Last week, I reported on the extraordinary tale of Laith Marouf, an antisemitic grifter who managed to score more than C$600,000 in service fees from the Canadian government after presenting himself as an expert in grass-roots community media and “anti-racism.” As I noted in my story, Justin Trudeau’s government had at first tried to ignore the issue when it was informed of the details in July. Then on August 21st, the Diversity and Inclusion Minister, Ahmed Hussen, suddenly decided to acknowledge the scandal in a brief statement, while declining to state Marouf’s name (much like Poilievre with MacKenzie). After that, days passed, with the Liberals again lapsing into silence while Justin Trudeau and his colleagues weighed their next move. How could the Liberals admit the scope of the scandal, and credibly pledge to rectify their plainly deficient contracting processes, all while simultaneously protecting their self-image as the hyper-enlightened party of anti-racism?

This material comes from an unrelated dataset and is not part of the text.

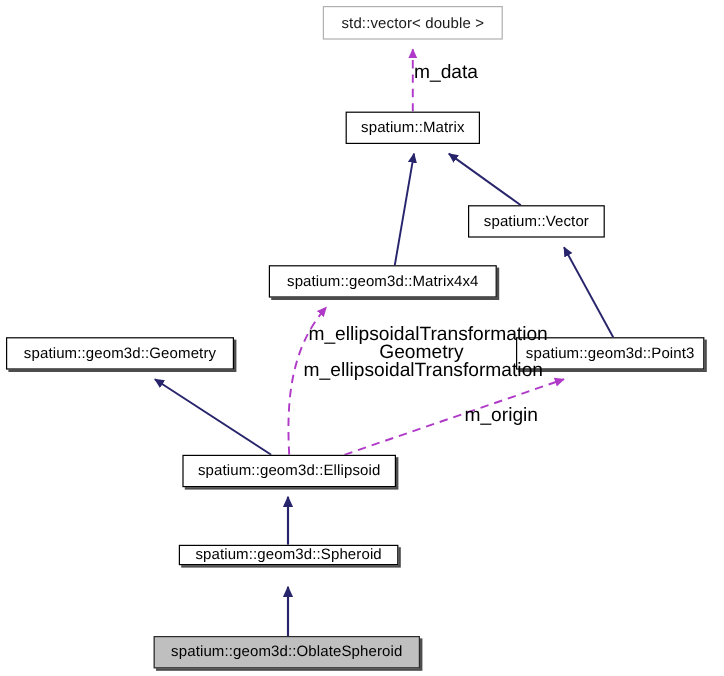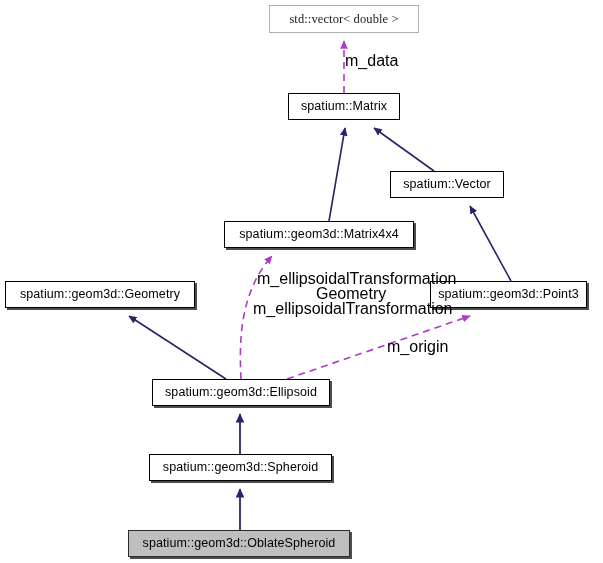"std::vector< double >" .node.ext { font-family: Liberation Serif, serif -> none }
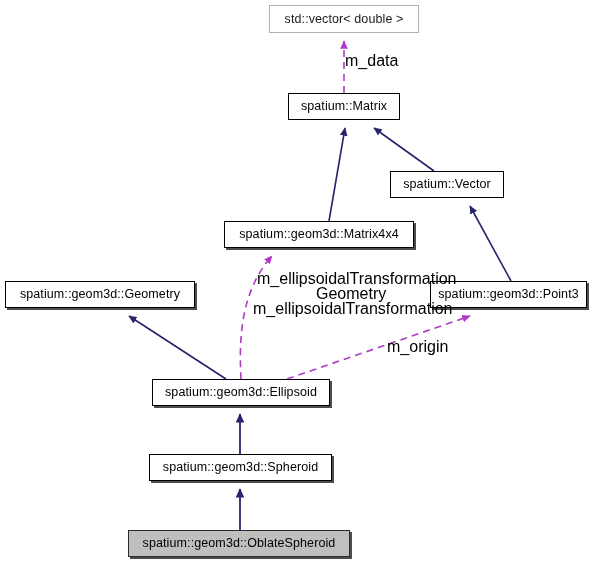"spatium::geom3d::Spheroid" div.node { height: 27px -> 17px }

The clever solution, which the Liberals showcased this week, was to flip the problem on its head: Suddenly, the entire party was not only denouncing Marouf from the rooftops, but also demanding that MPs from every other party echo its own thunderous attack. “I have really appreciated those colleagues from all parties who have condemned the antisemitism & hate expressed by Marouf & agreed he & organizations he is part of should not receive govt funding,” tweeted Liberal MP Anthony Housefather on Monday. “I call on all 338 MPs to say this.”
It’s a fantastically chutzpadik strategy, as it somehow presumes that opposition politicians who had no part in awarding Marouf’s contracts now must bear moral responsibility for the antisemitic stain on the public fisc left by Liberal incompetence (or worse). But it’s also clever in the way it plays on the herd instincts of other Parliamentarians. And given the current political climate in Canada, I’m guessing many opposition MPs will meekly fall into line—if only to publicly distance themselves from the scourge of Diagolon.